WORK ITEM
Check each line of the material below for "Page", then copy the ones that contain it.

DATA TO EXAMINE

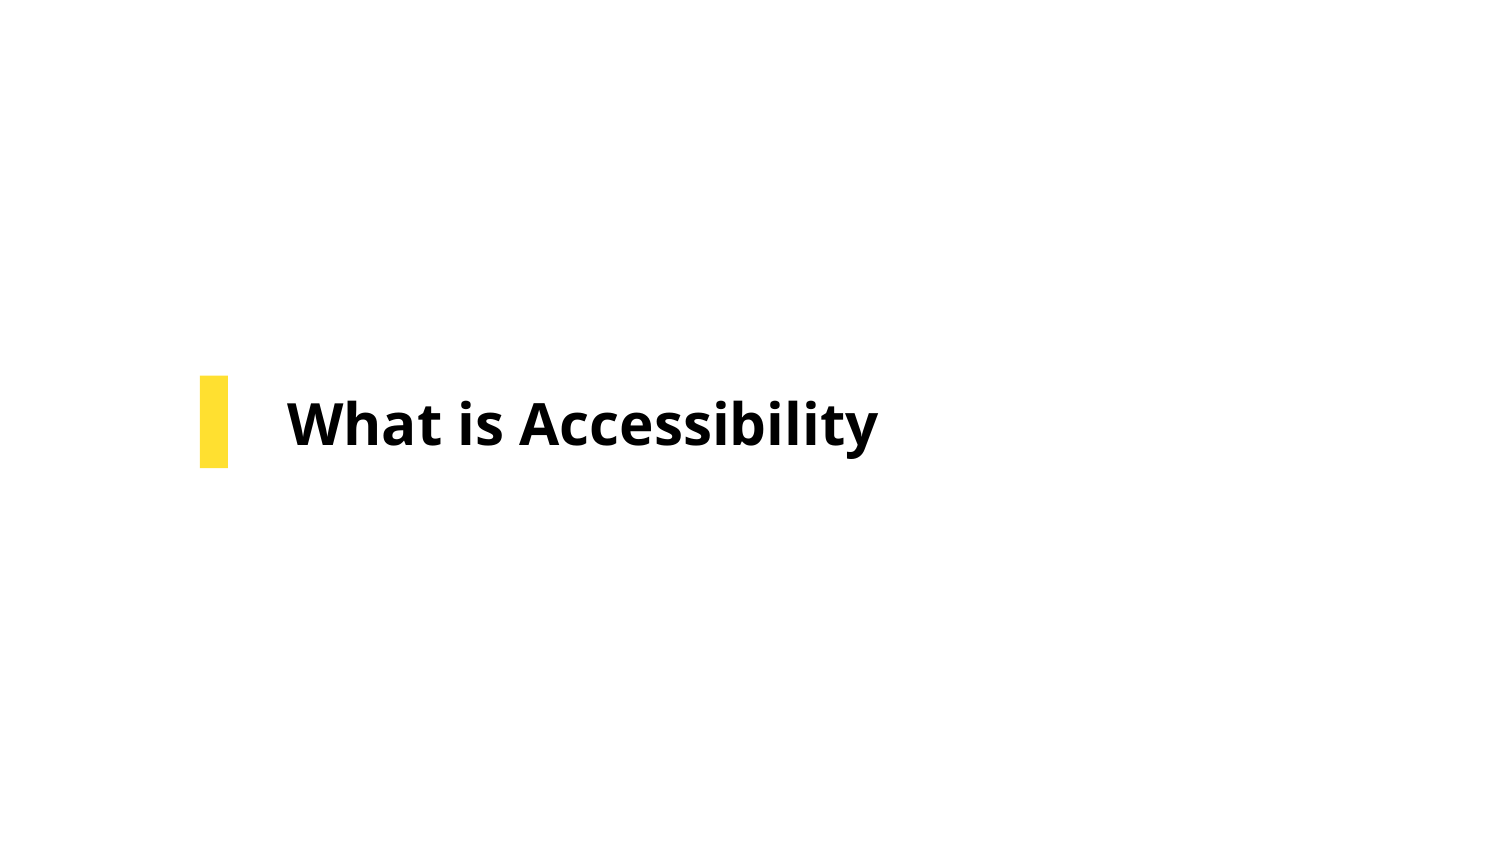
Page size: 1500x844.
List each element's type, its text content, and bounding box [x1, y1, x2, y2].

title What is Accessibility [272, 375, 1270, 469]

* * *

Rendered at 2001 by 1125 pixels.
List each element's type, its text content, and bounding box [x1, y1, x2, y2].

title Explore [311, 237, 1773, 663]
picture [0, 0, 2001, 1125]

---

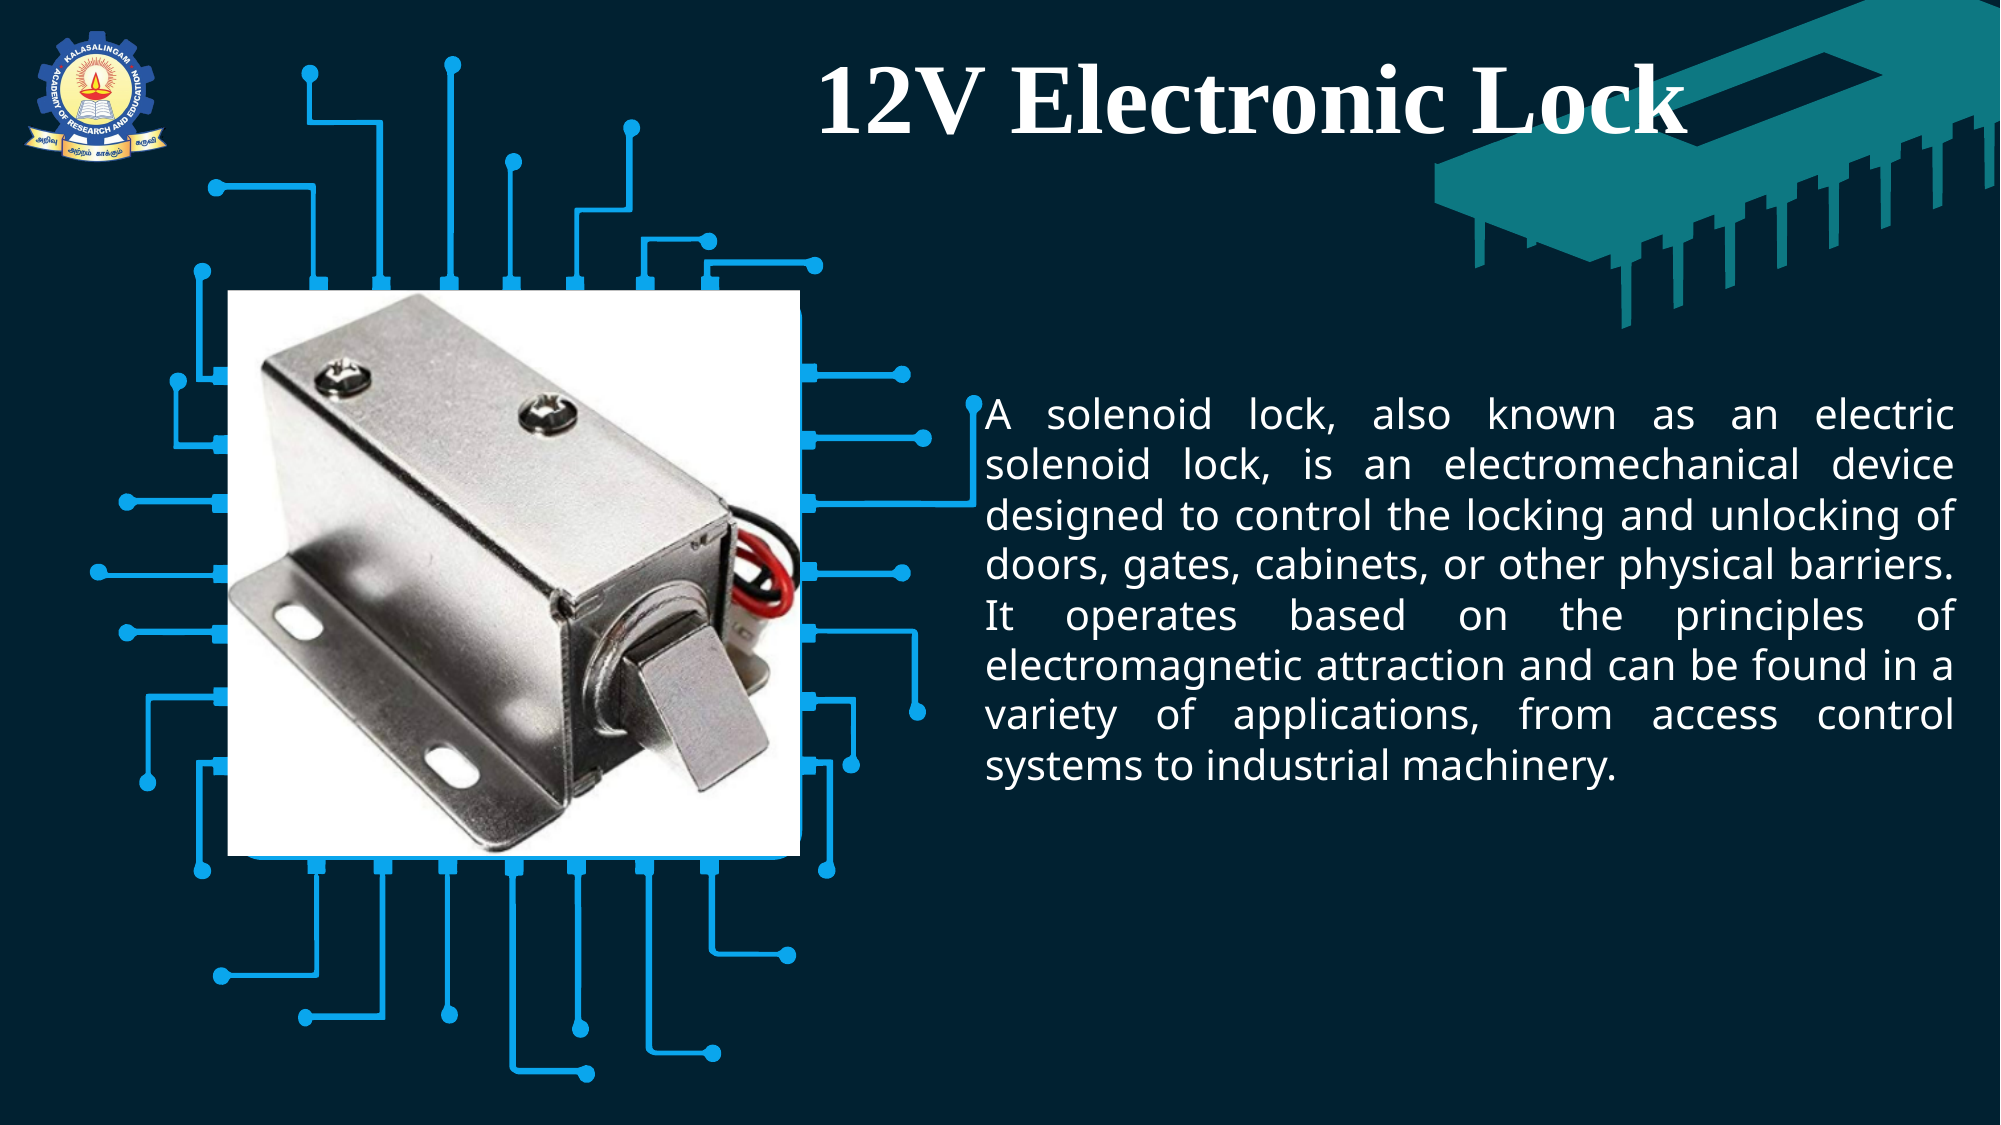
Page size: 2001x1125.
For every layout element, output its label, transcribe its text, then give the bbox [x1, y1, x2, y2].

RESPONSE
Page size: 1500x844.
Page size: 2001x1125.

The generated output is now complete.